Sure the idea sounds far-fetched. That is until you consider that Charlie Giancarlo, Cisco Systems’ CTO and president of Cisco’s Linksys division, believes the network is moving down the path to intelligent processor-based switches.
Giancarlo sat down with IT World Canada staff to share his thoughts on the future of networking at Cisco’s Partner Summit, being held this week in Vancouver.
In fact, Giancarlo says, Cisco and several partners, including operating systems outfits, have already begun talking about how to achieve processor-based switching.
Processor-based switches are still probably at least three or four years away from reality, Giancarlo admits. “We’re really at the very front end,” he says.
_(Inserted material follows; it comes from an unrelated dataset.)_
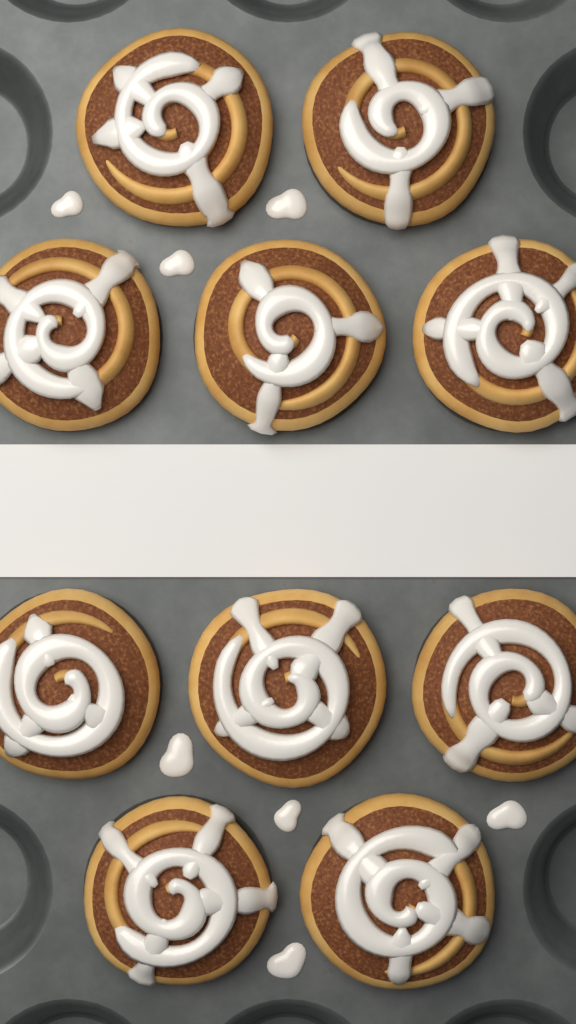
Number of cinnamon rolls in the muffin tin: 10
But they aren’t a pipe dream.
Bandwidth on Ethernet networks has increased so much and latency has been lowered sufficiently to enable Ethernet to behave much like a PCI bus inside a computer acts now, Giancarlo explains. “On the fly you can associate an arbitrary number of processors to a corporate problem.”
If that sounds like the same thing as on-demand, or utility computing, that’s because it is. Switching would just become another application processors would team up to handle, Giancarlo says.
Getting to processor-based switching will require a great deal of coordination between major systems, infrastructure and OS vendors, Giancarlo says. But it will happen, because the major IT vendors’ data centre customers are being swamped by a wave of devices such as blades and disks that will ultimately become unmanageable.
“This is one of those events where deeper collaboration (between the vendors) will be necessary,” he says.